** Opening Passage shown block **

Piedmont Fire Ins. Co. v. Dunlap

193 S.W.2d 853, 1946 Tex. App. LEXIS 813
CourtCourt of Appeals of Texas
DecidedFebruary 28, 1946
DocketNo. 11761.
StatusPublished
Cited by11 cases

This text of 193 S.W.2d 853 (Piedmont Fire Ins. Co. v. Dunlap) is published on Counsel Stack Legal Research, covering Court of Appeals of Texas primary law. Counsel Stack provides free access to over 12 million legal documents including statutes, case law, regulations, and constitutions.

Bluebook
Piedmont Fire Ins. Co. v. Dunlap, 193 S.W.2d 853, 1946 Tex. App. LEXIS 813 (Tex. Ct. App. 1946).

Opinions

Appellee as plaintiff brought suit separately against three fire insurance companies, which had issued their respective policies to him covering the same property. The fire out of which these suits arose occurred on June 17, 1944. Each of the policies is a Texas Standard Fire Insurance policy. The appellee was represented in each suit by the same counsel, and so of appellants. The petition in each case were the same, and so of the answers. After appellants were put to trial, the cases were consolidated. Appellants' chief complaint on appeal is of the action in overruling their respective first applications for a continuance, and also of the court refusing to permit the answers to be amended, or permitting trial amendments.

On the date the fire occurred, June 17, 1944, the appellee signed a non-waiver agreement in common form to the effect that anything done about investigating the claim, etc., should be without prejudice to the rights of the parties. Thereafter, on June 29, 1944, appellants' adjuster took a statement from appellee at which time appellee told the adjuster that he wanted to get the matter settled so he could leave and get into the service. The adjuster told him to give a power of attorney to his brother, and he wouldn't have to remain. Appellee then gave a power of attorney to his brother and joined the Merchant Marine, and went to England and France. But he returned in November and remained at Orange, Texas, and its vicinity for about two months, and then took a position in a powder factory somewhere in the Pacific area.

On August 14, 1944, pursuant to their rights under the respective policies, appellants addressed, through their counsel, a demand for a sworn examination to appellee, at his Orange, Texas, address. The pertinent provisions of the policies provide:

"The insured, as often as required shall * * *, and submit to examination under oath by any person named by this company, and subscribe same. * * *"

"This Company shall not be held to have waived any provision or condition of this policy, or any forfeiture thereof by any requirement, act, or proceeding on its part relative to the appraisal or any examination herein provided for * * *."

** Closing Passage shown block **

▶ **Work instruction A**
Answer each question from the opinion, one answer per line, marked (i), (ii), (iii):
(i) On what date did the fire occur?
(ii) On what date did the adjuster take a statement from the appellee?
(iii) On what date did the appellants, through their counsel, send the demand for a sworn examination?
▶ **Work instruction B**
Using the opinion, explain in one to three sentences why the appellee gave a power of attorney to his brother.
▶ **Work instruction C**
According to the opinion, which places did the appellee go to or stay in after giving the power of attorney? List every one.

** Opening Recorded data block **

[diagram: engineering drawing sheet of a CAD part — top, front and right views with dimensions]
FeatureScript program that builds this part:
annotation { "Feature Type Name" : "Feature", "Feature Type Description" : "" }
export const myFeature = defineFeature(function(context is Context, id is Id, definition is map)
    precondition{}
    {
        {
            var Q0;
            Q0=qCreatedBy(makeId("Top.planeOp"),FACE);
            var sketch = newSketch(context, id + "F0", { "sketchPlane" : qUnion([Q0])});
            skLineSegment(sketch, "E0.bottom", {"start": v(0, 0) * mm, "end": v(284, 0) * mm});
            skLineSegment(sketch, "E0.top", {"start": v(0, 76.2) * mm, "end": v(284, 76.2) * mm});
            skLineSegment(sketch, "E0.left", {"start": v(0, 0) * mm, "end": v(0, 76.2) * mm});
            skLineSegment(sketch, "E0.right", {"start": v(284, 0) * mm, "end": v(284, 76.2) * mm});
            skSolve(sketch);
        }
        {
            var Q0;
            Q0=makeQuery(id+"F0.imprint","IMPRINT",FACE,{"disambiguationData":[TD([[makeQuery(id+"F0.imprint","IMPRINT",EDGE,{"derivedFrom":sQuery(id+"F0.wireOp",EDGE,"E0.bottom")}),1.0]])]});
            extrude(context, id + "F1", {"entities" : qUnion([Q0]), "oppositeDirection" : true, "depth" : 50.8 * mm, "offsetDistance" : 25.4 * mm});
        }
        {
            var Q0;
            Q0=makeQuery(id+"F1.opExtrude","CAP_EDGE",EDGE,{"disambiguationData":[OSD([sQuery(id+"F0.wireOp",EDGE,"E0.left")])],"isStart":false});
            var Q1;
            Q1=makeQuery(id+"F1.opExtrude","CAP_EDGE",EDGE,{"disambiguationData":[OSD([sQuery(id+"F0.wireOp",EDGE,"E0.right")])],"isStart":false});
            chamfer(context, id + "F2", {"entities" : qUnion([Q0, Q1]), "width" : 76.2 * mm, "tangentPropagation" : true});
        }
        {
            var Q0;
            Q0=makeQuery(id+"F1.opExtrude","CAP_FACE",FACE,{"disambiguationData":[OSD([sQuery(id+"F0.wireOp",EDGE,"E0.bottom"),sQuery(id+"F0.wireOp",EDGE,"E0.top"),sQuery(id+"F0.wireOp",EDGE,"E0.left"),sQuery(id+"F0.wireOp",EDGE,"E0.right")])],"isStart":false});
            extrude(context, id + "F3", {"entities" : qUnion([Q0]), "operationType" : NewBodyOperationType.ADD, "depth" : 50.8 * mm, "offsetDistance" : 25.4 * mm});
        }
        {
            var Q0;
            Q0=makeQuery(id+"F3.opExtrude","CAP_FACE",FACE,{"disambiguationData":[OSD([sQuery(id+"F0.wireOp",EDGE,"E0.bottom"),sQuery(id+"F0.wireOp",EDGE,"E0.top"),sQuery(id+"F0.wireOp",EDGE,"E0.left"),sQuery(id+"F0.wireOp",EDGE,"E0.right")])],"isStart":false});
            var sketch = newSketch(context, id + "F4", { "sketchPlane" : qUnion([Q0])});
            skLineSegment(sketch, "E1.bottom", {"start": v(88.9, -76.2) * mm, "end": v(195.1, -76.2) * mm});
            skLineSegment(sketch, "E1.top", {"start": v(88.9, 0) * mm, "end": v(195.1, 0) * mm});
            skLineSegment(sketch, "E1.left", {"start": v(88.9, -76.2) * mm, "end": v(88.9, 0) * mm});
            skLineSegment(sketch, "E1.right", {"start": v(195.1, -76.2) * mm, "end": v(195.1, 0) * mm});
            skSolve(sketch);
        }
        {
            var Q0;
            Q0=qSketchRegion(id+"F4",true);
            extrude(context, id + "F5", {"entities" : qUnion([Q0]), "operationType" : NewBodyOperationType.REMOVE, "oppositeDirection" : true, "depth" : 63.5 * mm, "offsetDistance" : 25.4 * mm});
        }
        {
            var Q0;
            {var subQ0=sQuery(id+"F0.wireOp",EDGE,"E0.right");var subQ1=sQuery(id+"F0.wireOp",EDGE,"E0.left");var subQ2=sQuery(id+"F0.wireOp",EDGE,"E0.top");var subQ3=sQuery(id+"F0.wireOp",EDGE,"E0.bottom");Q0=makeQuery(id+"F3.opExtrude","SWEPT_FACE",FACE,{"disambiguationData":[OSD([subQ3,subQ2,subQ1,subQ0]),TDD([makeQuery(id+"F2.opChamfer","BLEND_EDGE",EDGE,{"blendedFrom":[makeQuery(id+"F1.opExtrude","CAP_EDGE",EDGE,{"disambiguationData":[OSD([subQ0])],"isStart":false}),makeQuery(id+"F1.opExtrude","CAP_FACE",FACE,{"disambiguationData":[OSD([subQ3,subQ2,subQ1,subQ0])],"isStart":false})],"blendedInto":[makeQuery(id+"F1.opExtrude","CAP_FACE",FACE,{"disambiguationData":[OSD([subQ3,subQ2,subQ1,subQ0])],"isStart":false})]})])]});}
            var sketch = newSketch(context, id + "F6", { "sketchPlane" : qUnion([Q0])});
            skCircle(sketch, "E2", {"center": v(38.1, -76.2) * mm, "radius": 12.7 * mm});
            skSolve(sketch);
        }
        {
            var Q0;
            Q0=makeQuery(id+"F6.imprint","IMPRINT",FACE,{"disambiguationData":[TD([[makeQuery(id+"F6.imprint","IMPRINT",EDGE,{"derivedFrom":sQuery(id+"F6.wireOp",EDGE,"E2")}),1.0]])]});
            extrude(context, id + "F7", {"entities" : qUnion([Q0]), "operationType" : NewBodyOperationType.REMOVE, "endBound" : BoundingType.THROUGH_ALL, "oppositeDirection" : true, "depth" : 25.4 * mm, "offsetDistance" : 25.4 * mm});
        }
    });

** Closing Recorded data block **

▶ **Written response A**
(i) June 17, 1944
(ii) June 29, 1944
(iii) August 14, 1944

▶ **Written response B**
The appellee told the adjuster that he wanted the matter settled so he could leave and get into the service. The adjuster told him to give a power of attorney to his brother so he would not have to remain, and the appellee did so.

▶ **Written response C**
- England
- France
- Orange, Texas, and its vicinity
- Somewhere in the Pacific area (a powder factory)